July 1 commemorates Saint Junipero Serra, who founded Misión San Diego on this date in 1769. Pope Francis offered these reflections on Serra's passion for bringing the good news of Jesus Christ to many indigenous peoples of Mexico and California:

"Jesus said: Go out and tell the good news to everyone. Go out and in my name embrace life as it is, and not as you think it should be. Go out to the highways and byways, go out to tell the good news fearlessly, without prejudice, without superiority, without condescension, to all those who have lost the joy of living. Go out to proclaim the merciful embrace of the Father. Go out to those who are burdened by pain and failure, who feel that their lives are empty, and proclaim the folly of a loving Father who wants to anoint them with the oil of hope, the oil of salvation. Go out to proclaim the good news that error, deceitful illusions and falsehoods do not have the last word in a person’s life. Go out with the ointment which soothes wounds and heals hearts.

"Mission is never the fruit of a perfectly planned program or a well-organized manual. Mission is always the fruit of a life which knows what it is to be found and healed, encountered and forgiven. Mission is born of a constant experience of God’s merciful anointing.

"The Church, the holy People of God, treads the dust-laden paths of history, so often traversed by conflict, injustice and violence, in order to encounter her children, our brothers and sisters. The holy and faithful People of God are not afraid of losing their way; they are afraid of becoming self-enclosed, frozen into élites, clinging to their own security. They know that self-enclosure, in all the many forms it takes, is the cause of so much apathy.

"So let us go out, let us go forth to offer everyone the life of Jesus Christ (Evangelii Gaudium, 49). The People of God can embrace everyone because we are the disciples of the One who knelt before his own to wash their feet (ibid., 24).

"We are here today, we can be here today, because many people wanted to respond to that call. They believed that 'life grows by being given away, and it weakens in isolation and comfort' (Aparecida Document, 360). We are heirs to the bold missionary spirit of so many men and women who preferred not to be 'shut up within structures which give us a false sense of security… within habits which make us feel safe, while at our door people are starving' (Evangelii Gaudium, 49). We are indebted to a tradition, a chain of witnesses who have made it possible for the good news of the Gospel to be, in every generation, both 'good' and 'news'.

"Today we remember one of those witnesses who testified to the joy of the Gospel in these lands, Father Junípero Serra. He was the embodiment of 'a Church which goes forth', a Church which sets out to bring everywhere the reconciling tenderness of God.
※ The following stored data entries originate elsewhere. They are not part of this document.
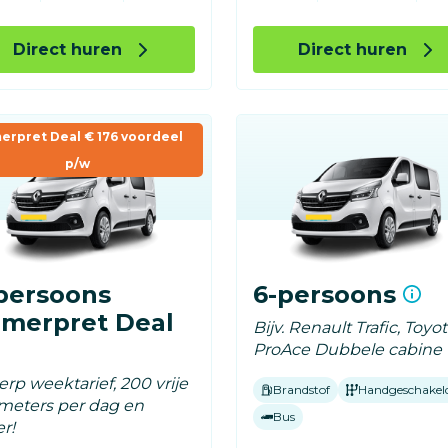
Direct huren
Direct huren
erpret Deal € 176 voordeel
p/w
persoons
6-persoons
merpret Deal
Bijv. Renault Trafic, Toyo
ProAce Dubbele cabine
rp weektarief, 200 vrije
Brandstof
Handgeschakel
ometers per dag en
Bus
r!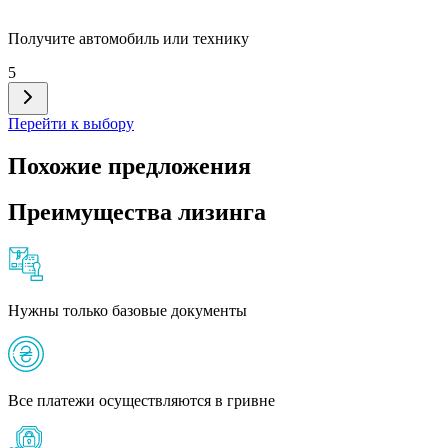
Получите автомобиль или технику
5
Перейти к выбору
Похожие предложения
Преимущества лизинга
Нужны только базовые документы
Все платежи осуществляются в гривне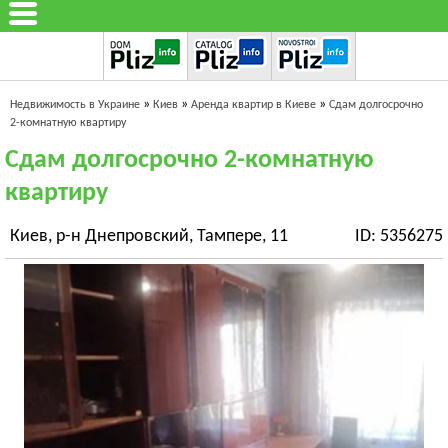
»
»
»
Недвижимость в Украине
Киев
Аренда квартир в Киеве
Сдам долгосрочно
2-комнатную квартиру
Сдам долгосрочно 2-комнатную
квартиру
Киев, р-н Днепровский, Тампере, 11
ID: 5356275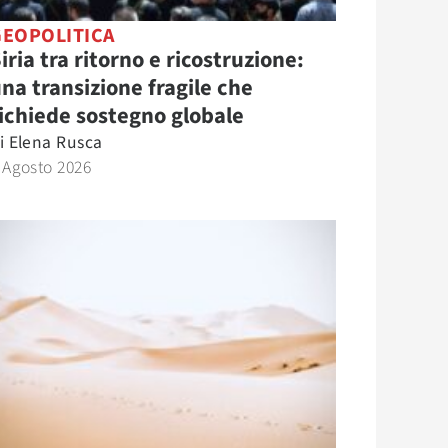
GEOPOLITICA
iria tra ritorno e ricostruzione:
na transizione fragile che
ichiede sostegno globale
i
Elena Rusca
 Agosto 2026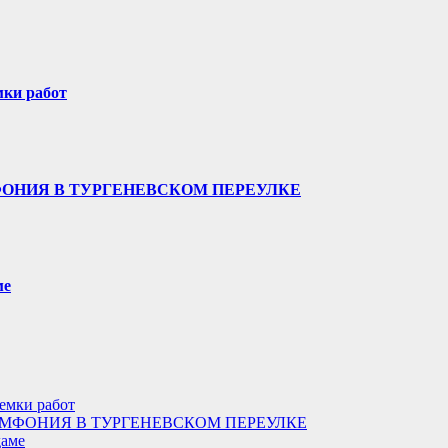
мки работ
ФОНИЯ В ТУРГЕНЕВСКОМ ПЕРЕУЛКЕ
ме
иемки работ
МФОНИЯ В ТУРГЕНЕВСКОМ ПЕРЕУЛКЕ
даме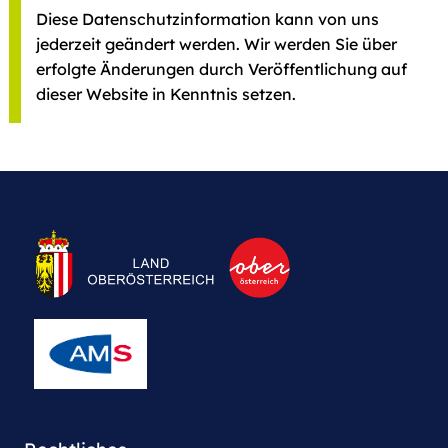
Diese Datenschutzinformation kann von uns
jederzeit geändert werden. Wir werden Sie über
erfolgte Änderungen durch Veröffentlichung auf
dieser Website in Kenntnis setzen.
Weitere Informationen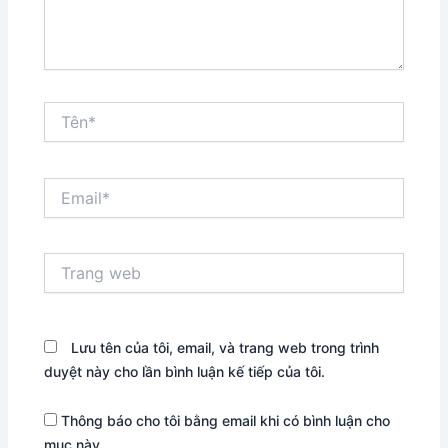
Tên*
Email*
Trang
web
Lưu tên của tôi, email, và trang web trong trình
duyệt này cho lần bình luận kế tiếp của tôi.
Thông báo cho tôi bằng email khi có bình luận cho
mục này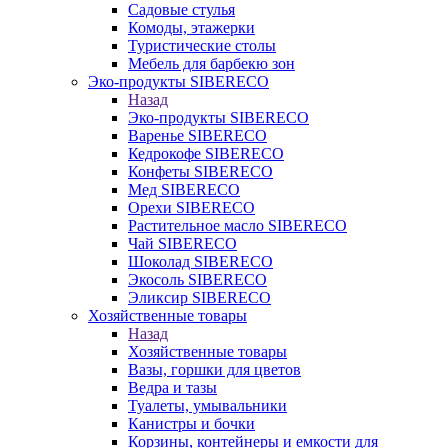
Садовые стулья
Комоды, этажерки
Туристические столы
Мебель для барбекю зон
Эко-продукты SIBERECO
Назад
Эко-продукты SIBERECO
Варенье SIBERECO
Кедрокофе SIBERECO
Конфеты SIBERECO
Мед SIBERECO
Орехи SIBERECO
Растительное масло SIBERECO
Чай SIBERECO
Шоколад SIBERECO
Экосоль SIBERECO
Эликсир SIBERECO
Хозяйственные товары
Назад
Хозяйственные товары
Вазы, горшки для цветов
Ведра и тазы
Туалеты, умывальники
Канистры и бочки
Корзины, контейнеры и емкости для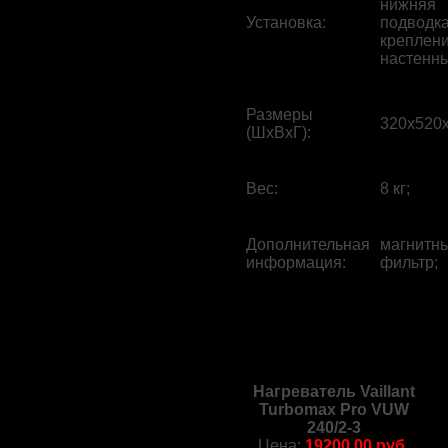
нижняя
Установка
:
подводка
креплени
настенны
Размеры
320x520x
(ШхВхГ)
:
Вес
:
8 кг;
Дополнительная
магнитн
информация
:
фильтр;
Нагреватель Vaillant
Turbomax Pro VUW
240/2-3
Цена:
19200.00 руб.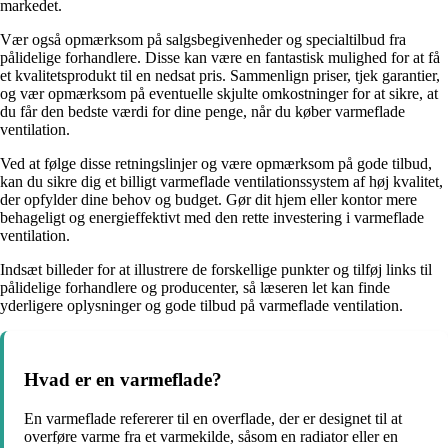
markedet.
Vær også opmærksom på salgsbegivenheder og specialtilbud fra
pålidelige forhandlere. Disse kan være en fantastisk mulighed for at få
et kvalitetsprodukt til en nedsat pris. Sammenlign priser, tjek garantier,
og vær opmærksom på eventuelle skjulte omkostninger for at sikre, at
du får den bedste værdi for dine penge, når du køber varmeflade
ventilation.
Ved at følge disse retningslinjer og være opmærksom på gode tilbud,
kan du sikre dig et billigt varmeflade ventilationssystem af høj kvalitet,
der opfylder dine behov og budget. Gør dit hjem eller kontor mere
behageligt og energieffektivt med den rette investering i varmeflade
ventilation.
Indsæt billeder for at illustrere de forskellige punkter og tilføj links til
pålidelige forhandlere og producenter, så læseren let kan finde
yderligere oplysninger og gode tilbud på varmeflade ventilation.
Hvad er en varmeflade?
En varmeflade refererer til en overflade, der er designet til at
overføre varme fra et varmekilde, såsom en radiator eller en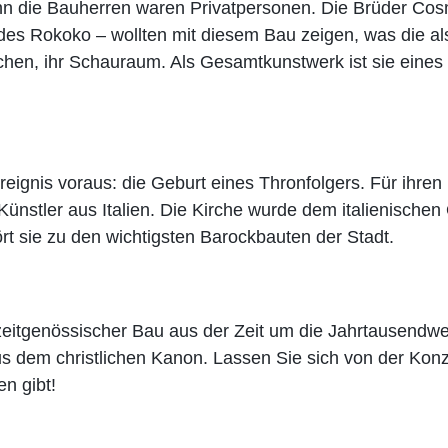
n die Bauherren waren Privatpersonen. Die Brüder Cos
es Rokoko – wollten mit diesem Bau zeigen, was die als
chen, ihr Schauraum. Als Gesamtkunstwerk ist sie eines
eignis voraus: die Geburt eines Thronfolgers. Für ihren
Künstler aus Italien. Die Kirche wurde dem italienische
ört sie zu den wichtigsten Barockbauten der Stadt.
zeitgenössischer Bau aus der Zeit um die Jahrtausendwe
us dem christlichen Kanon. Lassen Sie sich von der Konz
n gibt!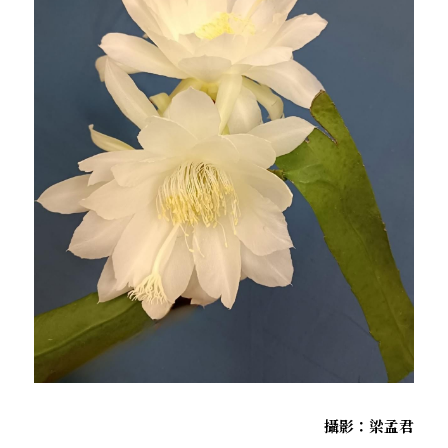
．杏葉詩
薔薇與棘原/現代小說・寓言小說・佛化小說
拄杖在手/隨身法藏
搜索
．閱讀與人生（上）——談閱讀對自我生
影之聲/電影內外觀
命的啟發
聯絡我們
道在一切/影音
．閱讀與人生（下）——談閱讀對自我生
命的啟發
光光交會/導介・轉載
．挑戰自我的魅力
．黃昏之悸
．焚不滅的心
．死生流注
．刺桐心木
攝影：梁孟君
．中古世紀的殉道者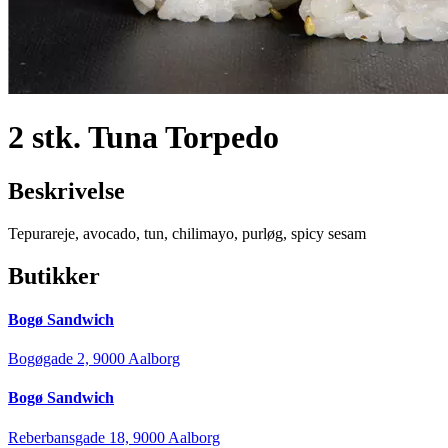
2 stk. Tuna Torpedo
Beskrivelse
Tepurareje, avocado, tun, chilimayo, purløg, spicy sesam
Butikker
Bogø Sandwich
Bogøgade 2, 9000 Aalborg
Bogø Sandwich
Reberbansgade 18, 9000 Aalborg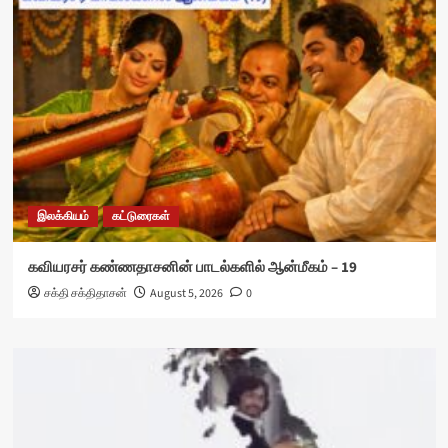
இலக்கியம்
கட்டுரைகள்
கவியரசர் கண்ணதாசனின் பாடல்களில் ஆன்மீகம் – 19
சக்தி சக்திதாசன்
August 5, 2026
0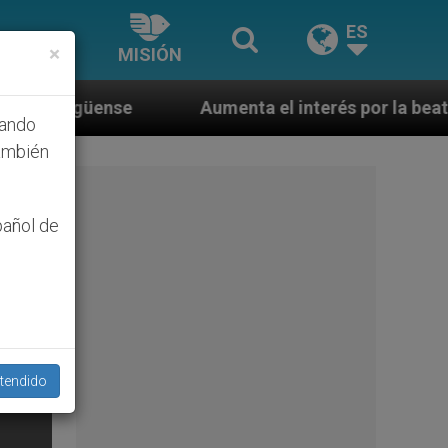
ES
×
MISIÓN
Aumenta el interés por la beatificación en Estados
hando
ambién
pañol de
tendido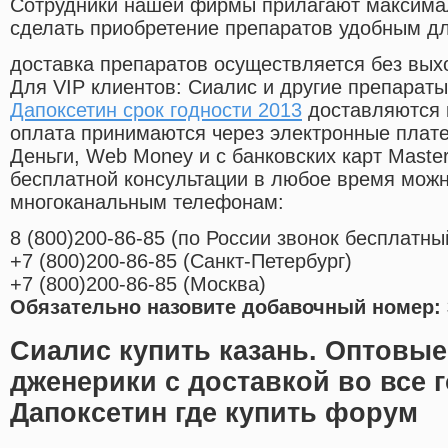
Cотрудники нашей фирмы прилагают максима
сделать приобретение препаратов удобным д
доставка препаратов осуществляется без вых
Для VIP клиентов: Сиалис и другие препараты
Дапоксетин срок годности 2013
доставляются 
оплата принимаются через электронные плат
Деньги, Web Money и с банковских карт Master
бесплатной консультации в любое время мож
многоканальным телефонам:
8
(800
)200-86-85
(
по России звонок бесплатны
+7
(800
)200-86-85
(
Санкт-Петербург)
+7
(800
)200-86-85
(
Москва)
Обязательно назовите добавочный номер: 
Сиалис купить казань. Оптовые
дженерики с доставкой во все 
Дапоксетин где купить форум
Junípero Serra left his native land and its way of life. He was excited about blazing trails, going forth to meet many people, learning and valuing their particular customs and ways of life. He learned how to bring to birth and nurture God’s life in the faces of everyone he met; he made them his brothers and sisters. Junípero sought to defend the dignity of the native community, to protect it from those who had mistreated and abused it. Mistreatment and wrongs which today still trouble us, especially because of the hurt which they cause in the lives of many people.

"Father Serra had a motto which inspired his life and work, not just a saying, but above all a reality which shaped the way he lived: siempre adelante! 'Keep moving forward!' For him, this was the way to continue experiencing the joy of the Gospel, to keep his heart from growing numb, from being anesthetized. He kept moving forward, because the Lord was waiting. He kept going, because his brothers and sisters were waiting. He kept going forward to the end of his life. Today, like him, may we be able to say: Forward! Let’s keep moving forward!"